Metamath Proof Explorer

Theorem fsumxp

Description: Combine two sums into a single sum over the cartesian product. (Contributed by Mario Carneiro, 23-Apr-2014)

Ref Expression
Hypotheses fsumxp.1 
|- ( z = <. j , k >. -> D = C )
fsumxp.2 
|- ( ph -> A e. Fin )
fsumxp.3 
|- ( ph -> B e. Fin )
fsumxp.4 
|- ( ( ph /\ ( j e. A /\ k e. B ) ) -> C e. CC )
Assertion fsumxp 
|- ( ph -> sum_ j e. A sum_ k e. B C = sum_ z e. ( A X. B ) D )

Proof

Step Hyp Ref Expression
1 fsumxp.1 
 |-  ( z = <. j , k >. -> D = C )
2 fsumxp.2 
 |-  ( ph -> A e. Fin )
3 fsumxp.3 
 |-  ( ph -> B e. Fin )

===============

• **What this exercise asks**
1. Answer these about the Metamath theorem page:
(a) Who contributed the theorem, and on what date?
(b) What does hypothesis fsumxp.3 state?
(c) According to the description, what does the theorem do?
2. Please carry on the Metamath theorem page's proof listing after its last line.
The material that follows has no connection to the Metamath theorem page.

• **Data provided**
===============

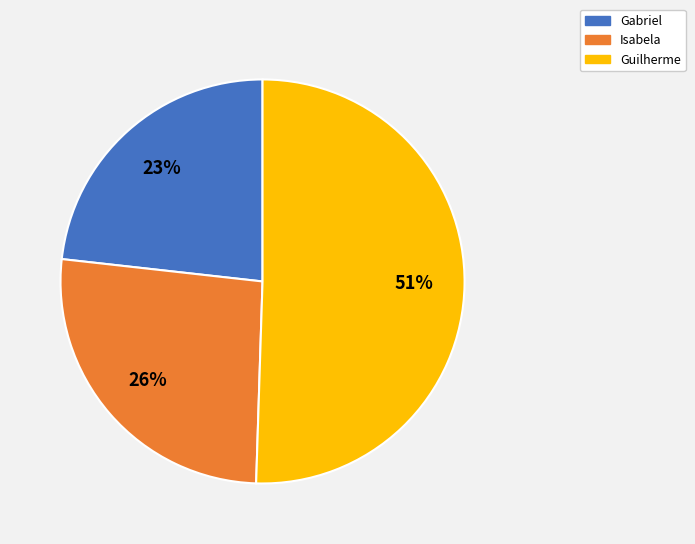

To the nearest percent, what is the average slice percentage?

33%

===============

• **Answers for the tasks**
1.
(a) Mario Carneiro, 23-Apr-2014.
(b) |- ( ph -> B e. Fin )
(c) It combines two sums into a single sum over the cartesian product.

2.
4 fsumxp.4 
 |-  ( ( ph /\ ( j e. A /\ k e. B ) ) -> C e. CC )
5 3 adantr 
 |-  ( ( ph /\ j e. A ) -> B e. Fin )
6 1 2 5 4 fsum2d 
 |-  ( ph -> sum_ j e. A sum_ k e. B C = sum_ z e. U_ j e. A ( { j } X. B ) D )
7 iunxpconst 
 |-  U_ j e. A ( { j } X. B ) = ( A X. B )
8 7 sumeq1i 
 |-  sum_ z e. U_ j e. A ( { j } X. B ) D = sum_ z e. ( A X. B ) D
9 6 8 eqtrdi 
 |-  ( ph -> sum_ j e. A sum_ k e. B C = sum_ z e. ( A X. B ) D )